ところで、いまから70年以上前の日本社会では、一つの家庭に6~7人の子どもがいることは決して珍しいことではなかったのでした。事実、私の父は6人の子どもがいる家庭で幼少期を過ごしました。

ただし、昔の子どもは病気で亡くなる場合が多くありました。しかしその後、医学の発達と衛生・栄養改善が進み、乳児死亡率はここ100年の間に急速に低下しました。いまや1000人あたりの乳児死亡率は2,3人と世界で最低となっています。

この変化により、子どもは「生まれれば必ず育つもの」という心理が親の中に当然のごとく生まれ、子どもを産む数を減らしても子孫は残っていくという「確信」を、親はもつようになってきたのです。

さて、今回、問題としたいのは、少子化が親の子育て、および子どもにどのような影響を与えてきているのかということです。

子どもが多ければ、親の愛情は「分散」されるでしょう。子ども一人ひとりに、今の時代のように十分かかわることには無理がありました。ある意味、「放っておいても子どもは育つ」時代であったといえるでしょう。

しかし、少子化の時代では、親は数少ない「わが子」に十分な愛情を注ぎ、教育投資ができるようになりました。このような親の愛情のもとに育つ子どもたちには、学習への自発的・内発的な動機が希薄になりがちです。

「なぜ勉強するのか」という学習動機を日本、イギリス、インド、マレーシアと比較した研究があります。その結果、日本の子どもたちにだけに見ることができる学習動機が確認されました。

勉強が面白いから、自分の力を試したいからなど、自分の成長や興味にもとづいての勉強の姿勢よりも、「お母さんに叱られないように」「いい点をとると親が喜ぶから」など、親の喜怒哀楽を気にし、親の機嫌をそこなわないようにと勉強する傾向が強く出ていたそうです。

それは、親の気持ちを察するけなげな子どもとも見えます。しかし自分の成績に一喜一憂する親の存在があまりにも大きい場合、子どもは親のために勉強することになってしまいがちなのではないでしょうか。

そこには、学ぶことへの内発的な動機や自らの関心によって、自発的な探求をする態度や力は育ちにくいのです。

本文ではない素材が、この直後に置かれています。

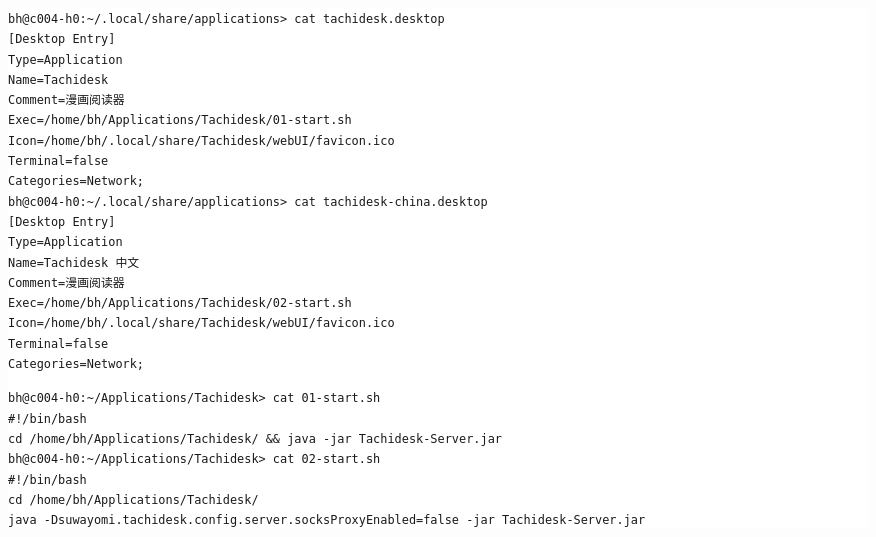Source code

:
 ```shell
bh@c004-h0:~/.local/share/applications> cat tachidesk.desktop
[Desktop Entry]
Type=Application
Name=Tachidesk
Comment=漫画阅读器
Exec=/home/bh/Applications/Tachidesk/01-start.sh
Icon=/home/bh/.local/share/Tachidesk/webUI/favicon.ico
Terminal=false
Categories=Network;
bh@c004-h0:~/.local/share/applications> cat tachidesk-china.desktop
[Desktop Entry]
Type=Application
Name=Tachidesk 中文
Comment=漫画阅读器
Exec=/home/bh/Applications/Tachidesk/02-start.sh
Icon=/home/bh/.local/share/Tachidesk/webUI/favicon.ico
Terminal=false
Categories=Network;
```

```shell
bh@c004-h0:~/Applications/Tachidesk> cat 01-start.sh
#!/bin/bash
cd /home/bh/Applications/Tachidesk/ && java -jar Tachidesk-Server.jar
bh@c004-h0:~/Applications/Tachidesk> cat 02-start.sh
#!/bin/bash
cd /home/bh/Applications/Tachidesk/
java -Dsuwayomi.tachidesk.config.server.socksProxyEnabled=false -jar Tachidesk-Server.jar
```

指示待ち人間、創意に欠ける、自信・自己肯定感の低さ、個性が乏しいなど、しばしば言われる日本の子どもの特徴は、誤解をおそれずに言うならば、親の教育に寄せる強い期待という「圧力」の産物とも見なせるでしょう。

親にとってわが子はかわいいものです。しかし、親が子どもの自立を望むならば、かわいく、愛おしいけれども、「この子は独立した人格」とか「いずれは自分のもとから離れていく存在」という認識を根底にはもちます。そして一歩離れた心構えで、密着しすぎることなく、わが子に日々接していくことが大切になるのではないでしょうか。